Sunday, March 27, 2011

Why I Love Water Birth: part 2

Before Ana could start walking, we were looking at two happy pink lines again!  We had been in IL for Isaiah's birth, MI for Ana's birth, and now we were in CA looking for a midwife.  We couldn't possibly have more than one baby in any state, could we?  We found the best midwife for us, and began planning another home water birth. 

I knew I was in labor at about 1:30am.  I labored in bed for a while on my side.  I got on my knees and leaned over a chair, all the time moaning through contractions.  By now, Isaiah was about 1 month from being 4, and Ana was about 2 months from being 2.  I had practiced these birth noises with them so they wouldn't be scared when the time came.  It worked.  They weren't scared at all.  I had nice breaks between contractions too, which really helped.  Isaiah wanted to help me so badly, but kept getting in people's way.  So, I asked him if he could hug me through my contractions.  He was my doula for this birth!   
The pushing stage for this birth was way more intense than it had been with Ana's birth.  For the first time during active labor, I called out to God, thanked Him for this baby, and that "I can do all things through Christ who strengthens me" (Phil 4:13).  When it was time to push, I pushed like I had never pushed before.  His head came out.  There was a small break before the next contraction (seemed like forever!).  Then, I was pushing again.  He was so huge that I thought he was completely out when he was only out to his waist!  Elijah was 10lbs 14oz!  I couldn't believe it!  His birth was so gentle, and he was a beautiful chubby newborn.  Four months later, we found out he had severe hemophilia.  I am so thankful that we had such a gentle birth for him.  I believe the water birth was a major reason why he was so big and did not have any bleeds or bruising, and I did not tear at all. 

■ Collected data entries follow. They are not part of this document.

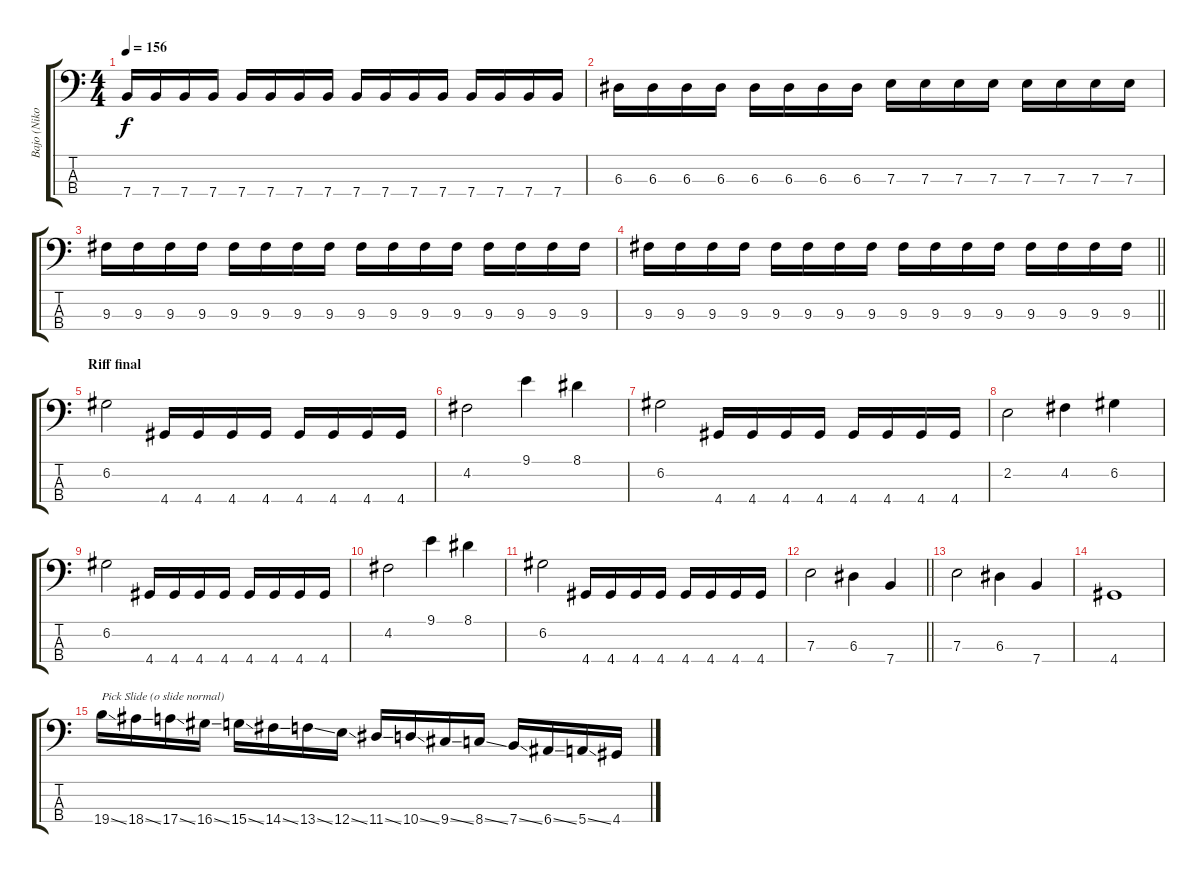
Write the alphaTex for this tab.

\track ("Bajo (Niko)" "Bajo (Niko") {instrument electricbassfinger}
\staff {score tabs}
\tuning (G2 D2 A1 E1) {hide}
\ts (4 4)
\tempo 156
\clef f4
\ks c
7.4.16{dy f} 7.4.16 7.4.16 7.4.16 7.4.16 7.4.16 7.4.16 7.4.16 7.4.16 7.4.16 7.4.16 7.4.16 7.4.16 7.4.16 7.4.16 7.4.16 |
6.3.16 6.3.16 6.3.16 6.3.16 6.3.16 6.3.16 6.3.16 6.3.16 7.3.16 7.3.16 7.3.16 7.3.16 7.3.16 7.3.16 7.3.16 7.3.16 |
9.3.16 9.3.16 9.3.16 9.3.16 9.3.16 9.3.16 9.3.16 9.3.16 9.3.16 9.3.16 9.3.16 9.3.16 9.3.16 9.3.16 9.3.16 9.3.16 |
\barLineRight lightlight
9.3.16 9.3.16 9.3.16 9.3.16 9.3.16 9.3.16 9.3.16 9.3.16 9.3.16 9.3.16 9.3.16 9.3.16 9.3.16 9.3.16 9.3.16 9.3.16 |
\section ("" "Riff final")
6.2.2 4.4.16 4.4.16 4.4.16 4.4.16 4.4.16 4.4.16 4.4.16 4.4.16 |
4.2.2 9.1.4 8.1.4 |
6.2.2 4.4.16 4.4.16 4.4.16 4.4.16 4.4.16 4.4.16 4.4.16 4.4.16 |
2.2.2 4.2.4 6.2.4 |
6.2.2 4.4.16 4.4.16 4.4.16 4.4.16 4.4.16 4.4.16 4.4.16 4.4.16 |
4.2.2 9.1.4 8.1.4 |
6.2.2 4.4.16 4.4.16 4.4.16 4.4.16 4.4.16 4.4.16 4.4.16 4.4.16 |
\barLineRight lightlight
7.3.2 6.3.4 7.4.4 |
7.3.2 6.3.4 7.4.4 |
4.4.1 |
19.4{ss}.16{txt "Pick Slide (o slide normal)"} 18.4{ss}.16 17.4{ss}.16 16.4{ss}.16 15.4{ss}.16 14.4{ss}.16 13.4{ss}.16 12.4{ss}.16 11.4{ss}.16 10.4{ss}.16 9.4{ss}.16 8.4{ss}.16 7.4{ss}.16 6.4{ss}.16 5.4{ss}.16 4.4.16
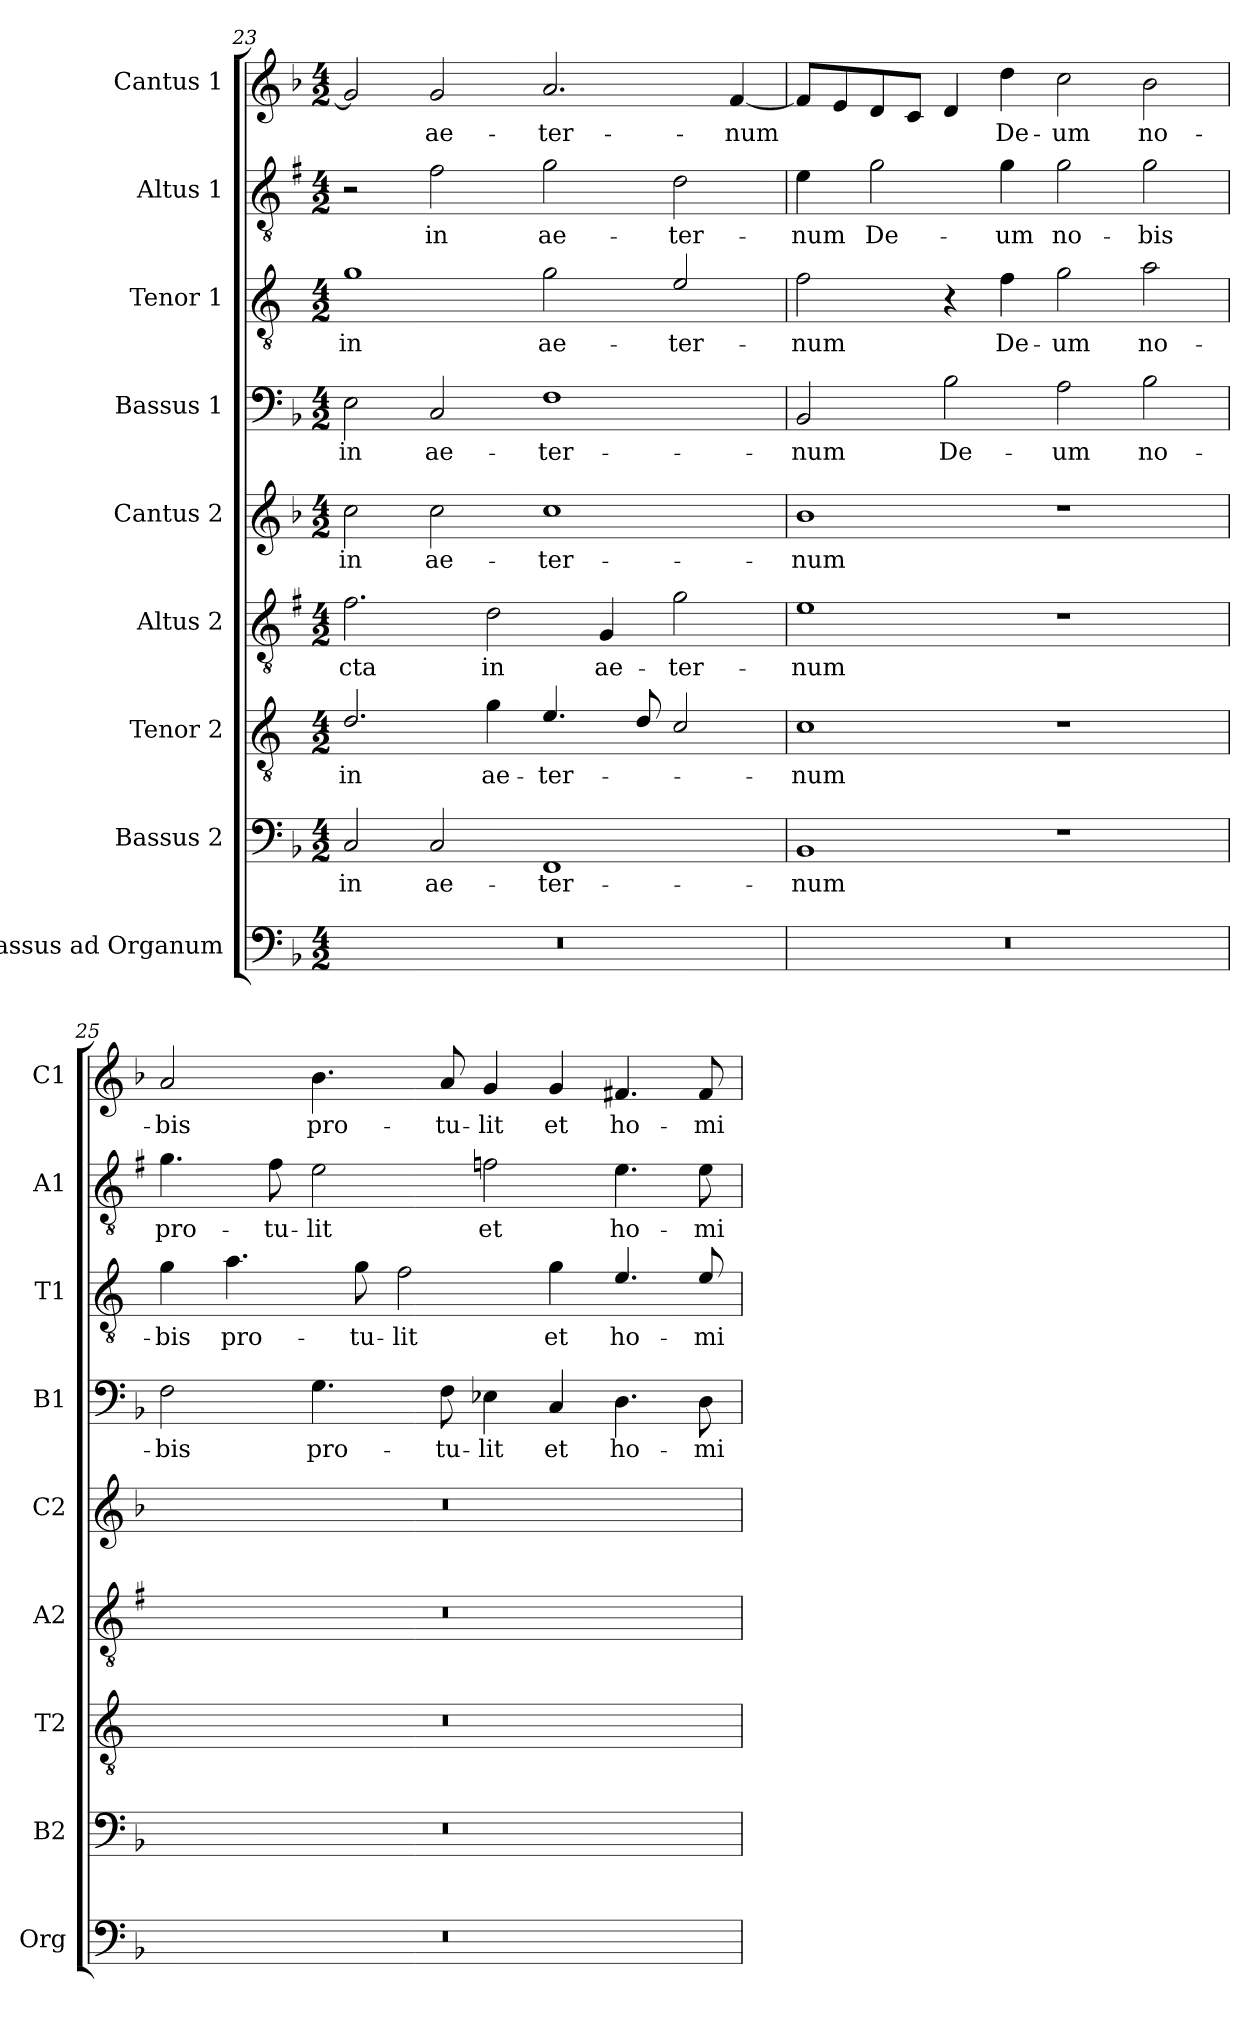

By the time we were expecting our fourth little one, we knew that I was a carrier of hemophilia.  I have written all these stories before, and have recently posted the story of "Our Journey".  Please read it to get the full story of how we began birth planning with the knowledge of hemophilia being a possiblility.  We moved from CA to NY when I was 6 months pregnant.  I found a midwife, and we started planning a homebirth with the goal of drawing cord blood and transporting the specimen from home to a lab.  That plan did not work out.  We had to consider a hospital birth.  I met with the perinataltologist.  I explained to her that water birth was the safest, most gentle way I knew how to birth, our large hemophiliac baby had been born in water at home with no problems at all, and I insisted that our fourth baby's birth was just as gentle.  Malakai was the first water birth ever for this hospital.  His birth was so gentle that his water never broke until his shoulders were born. 

I know I've shared all these stories in length before, but I wanted to give a fresh review to illustrate where I'm coming from with water birth.  Based on my experience, I love water birth because:
  • It calms my pain and discomfort.
  • It relaxes my body.
  • It softens my perineum, and helps me not tear.
  • Because I am so relaxed, I can get in the best possible position for my pelvis to be at maximum size.
  • I can easily move to different positions at will.
  • Because I am so relaxed, my whole body opens to birth my baby as gently as possible.
  • It gives me my own space, and I feel safe. 
  • Being in the water helps me feel covered, and I don't feel so exposed and vulnerable.
I am now 13 1/2 weeks pregnant with our fifth baby.  Malakai is 16 months old, Eli is 3, Ana is 5, and Isaiah is 7.  In about 5 weeks we will find out if this baby is a boy or a girl.  There is no question that we will be planning another water birth.  We hope to have a home birth, but if we must consider a hospital, we will plan a water birth there.  Hemophilia babies need a gentle birth even more than other babies do, and I am so thankful that we already practiced such a gentle way of birthing even before we knew hemophilia was a part of our lives.